The pain in my mind was too strong for too long, that the pain felt almost physical. And so, I’ve changed it into something physical with the help of a small thin piece of spring steel. Yet my body was calm. And my mind was calming down too with every drop of blood which landed on my skin. Finally, after all that time, I felt… Peace.
The Prisoner
There is a question that’s been haunting my mind for years now. And I’m sure I am not the only one. “How do you get rid of your past?” Well, the thing is, you don’t. Because you simply can’t. It is part of you that you can’t kill because it is you. It is you that exists only in the ether between your mind and the minds of others. Sadly, we can’t erase just a part of our memory. So, with that we are coming back to the beginning of our circle – it haunts you down. Until you accept it. Or until it eats you alive.
Having a period is the worst part of the month for me. Not because of the pain, bad mood or migraines. But because of the blood. It is almost inevitable to see it. I am always doing my best to avoid the terrifying vision of the red liquid pouring out of my body, but I don’t always manage to do that. Just like now. I was watching the shiny red drop on my index finger for minutes now, feeling the anxiety filling my chest.
“It is not the same kind of blood.” I repeated to calm myself down, but it didn’t help.
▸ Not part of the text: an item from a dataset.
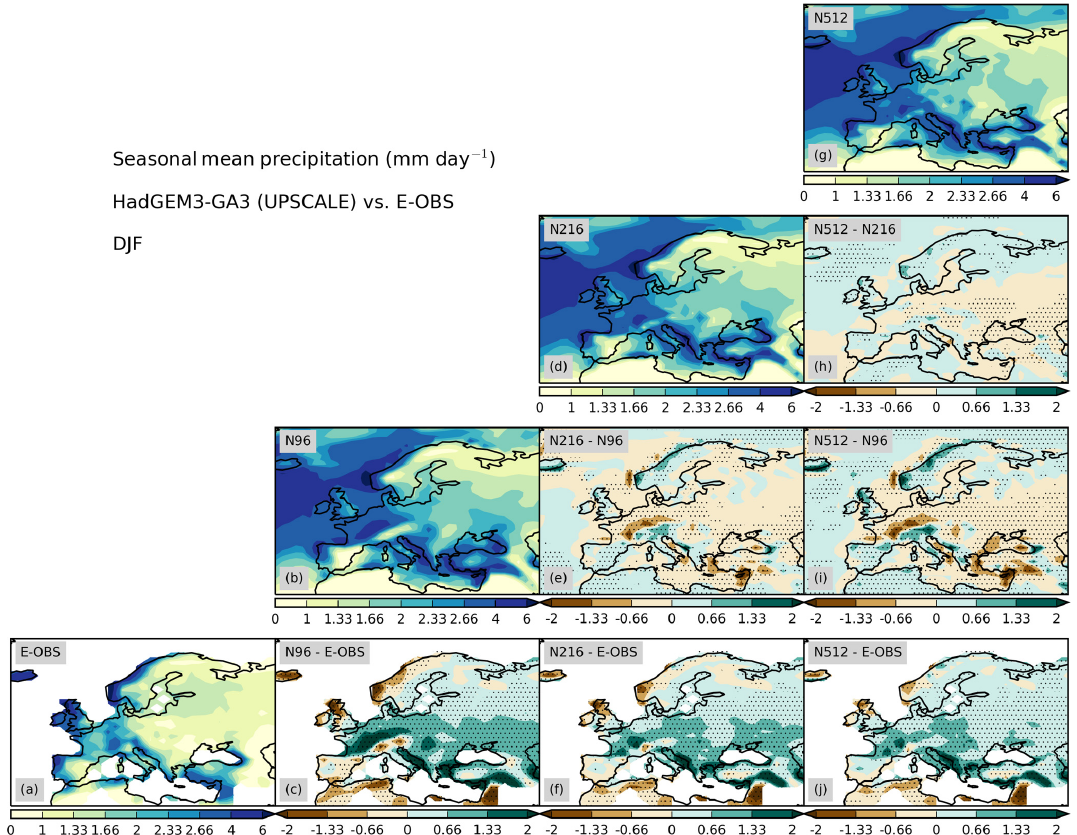
Figure 8. Winter (December–February) mean precipitation. (a) Observations (E-OBS), (b, d, g) model (HadGEM3-GA3.0) at resolutions N96, N216, and N512, (c, f, j) model biases with respect to E-OBS, and (e, h, i) differences between model resolutions. Stippling shows statistically significant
It was still blood. There was only a tiny drop on my finger, but with each heartbeat I saw the drop growing into a pool right in front of my eyes.
The pounding of my heart suddenly shifts into the police sirens. The red is everywhere. On the floor. On the walls. On my hands. On my body. In my hair. On the knife I was holding. In the air. Outside of the window blinking stronger and sharper as the police cars came closer.
I wanted to scream with terror of what I did. But I lost my voice. My mouth was open but no sound escaped. I felt just one silent tear escaping my eye. Was it a sad tear? A happy tear? I don’t know. I don’t remember. I just remember him.
A hand touched my arm, and I realized just then that someone was talking to me.
“Hey, stop screaming or I’ll shut that pretty mouth of yours.” The security guard screamed at me. I immediately shut my mouth, surprised by my own screams. The policeman who arrested me that night was way nicer than the men who work in our prison. So, I quickly washed my hands and left the bathroom to keep myself safe. I deserve to be safe. Sadly, that is why I ended up here. Killing someone in self-defense is still a murder punished by taking away the killer’s freedom. Ironically though, I feel way safer in prison than I did back home. Because he was there.
The only thing that is still threatening me is my own mind. The scary part is that no one is capable of escaping their own mind. Not until they lose it.